* **Work instructions**
In the entries below, find each line with the word "Pembahasan" and return it.

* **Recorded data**
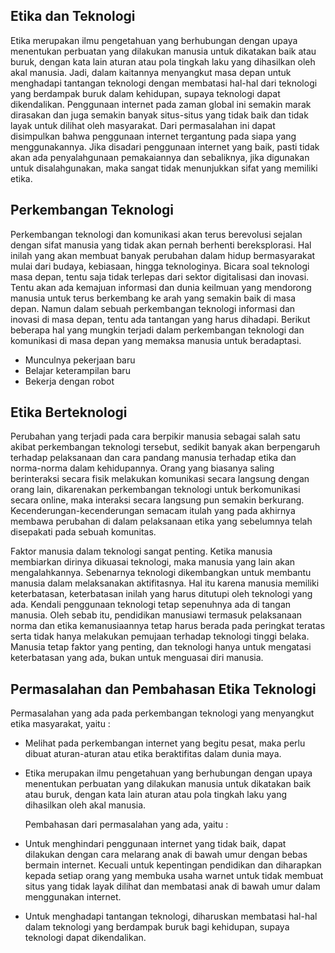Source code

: ## Etika dan Teknologi
  Etika merupakan ilmu pengetahuan yang berhubungan dengan upaya menentukan perbuatan yang dilakukan manusia untuk dikatakan baik atau buruk, dengan kata lain aturan atau pola tingkah laku yang dihasilkan oleh akal manusia. Jadi, dalam kaitannya menyangkut masa depan untuk menghadapi tantangan teknologi dengan membatasi hal-hal dari teknologi yang berdampak buruk dalam kehidupan, supaya teknologi dapat dikendalikan. Penggunaan internet pada zaman global ini semakin marak dirasakan dan juga semakin banyak situs-situs yang tidak baik dan tidak layak untuk dilihat oleh masyarakat. Dari permasalahan ini dapat disimpulkan bahwa penggunaan internet tergantung pada siapa yang menggunakannya. Jika disadari penggunaan internet yang baik, pasti tidak akan ada penyalahgunaan pemakaiannya dan sebaliknya, jika digunakan untuk disalahgunakan, maka sangat tidak menunjukkan sifat yang memiliki etika.

## Perkembangan Teknologi
  Perkembangan teknologi dan komunikasi akan terus berevolusi sejalan dengan sifat manusia yang tidak akan pernah berhenti bereksplorasi. Hal inilah yang akan membuat banyak perubahan dalam hidup bermasyarakat mulai dari budaya, kebiasaan, hingga teknologinya. Bicara soal teknologi masa depan, tentu saja tidak terlepas dari sektor digitalisasi dan inovasi. Tentu akan ada kemajuan informasi dan dunia keilmuan yang mendorong manusia untuk terus berkembang ke arah yang semakin baik di masa depan. Namun dalam sebuah perkembangan teknologi informasi dan inovasi di masa depan, tentu ada tantangan yang harus dihadapi. Berikut beberapa hal yang mungkin terjadi dalam perkembangan teknologi dan komunikasi di masa depan yang memaksa manusia untuk beradaptasi.
* Munculnya pekerjaan baru
* Belajar keterampilan baru
* Bekerja dengan robot

## Etika Berteknologi
  Perubahan yang terjadi pada cara berpikir manusia sebagai salah satu akibat perkembangan teknologi tersebut, sedikit banyak akan berpengaruh terhadap pelaksanaan dan cara pandang manusia terhadap etika dan norma-norma dalam kehidupannya. Orang yang biasanya saling berinteraksi secara fisik melakukan komunikasi secara langsung dengan orang lain, dikarenakan perkembangan teknologi untuk berkomunikasi secara online, maka interaksi secara langsung pun semakin berkurang. Kecenderungan-kecenderungan semacam itulah yang pada akhirnya membawa perubahan di dalam pelaksanaan etika yang sebelumnya telah disepakati pada sebuah komunitas.
  
  Faktor manusia dalam teknologi sangat penting. Ketika manusia membiarkan dirinya dikuasai teknologi, maka manusia yang lain akan mengalahkannya. Sebenarnya teknologi dikembangkan untuk membantu manusia dalam melaksanakan aktifitasnya. Hal itu karena manusia memiliki keterbatasan, keterbatasan inilah yang harus ditutupi oleh teknologi yang ada. Kendali penggunaan teknologi tetap sepenuhnya ada di tangan manusia. Oleh sebab itu, pendidikan manusiawi termasuk pelaksanaan norma dan etika kemanusiaannya tetap harus berada pada peringkat teratas serta tidak hanya melakukan pemujaan terhadap teknologi tinggi belaka. Manusia tetap faktor yang penting, dan teknologi hanya untuk mengatasi keterbatasan yang ada, bukan untuk menguasai diri manusia.
  
## Permasalahan dan Pembahasan Etika Teknologi
  Permasalahan yang ada pada perkembangan teknologi yang menyangkut etika masyarakat, yaitu :
* Melihat pada perkembangan internet yang begitu pesat, maka perlu dibuat aturan-aturan atau etika beraktifitas dalam dunia maya.
* Etika merupakan ilmu pengetahuan yang berhubungan dengan upaya menentukan perbuatan yang dilakukan manusia untuk dikatakan baik atau buruk, dengan kata lain aturan atau pola tingkah laku yang dihasilkan oleh akal manusia.

  Pembahasan dari permasalahan yang ada, yaitu :
* Untuk menghindari penggunaan internet yang tidak baik, dapat dilakukan dengan cara melarang anak di bawah umur dengan bebas bermain internet. Kecuali untuk kepentingan pendidikan dan diharapkan kepada setiap orang yang membuka usaha warnet untuk tidak membuat situs yang tidak layak dilihat dan membatasi anak di bawah umur dalam menggunakan internet.
* Untuk menghadapi tantangan teknologi, diharuskan membatasi hal-hal dalam teknologi yang berdampak buruk bagi kehidupan, supaya teknologi dapat dikendalikan.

* **Exercise response**
## Permasalahan dan Pembahasan Etika Teknologi
  Pembahasan dari permasalahan yang ada, yaitu :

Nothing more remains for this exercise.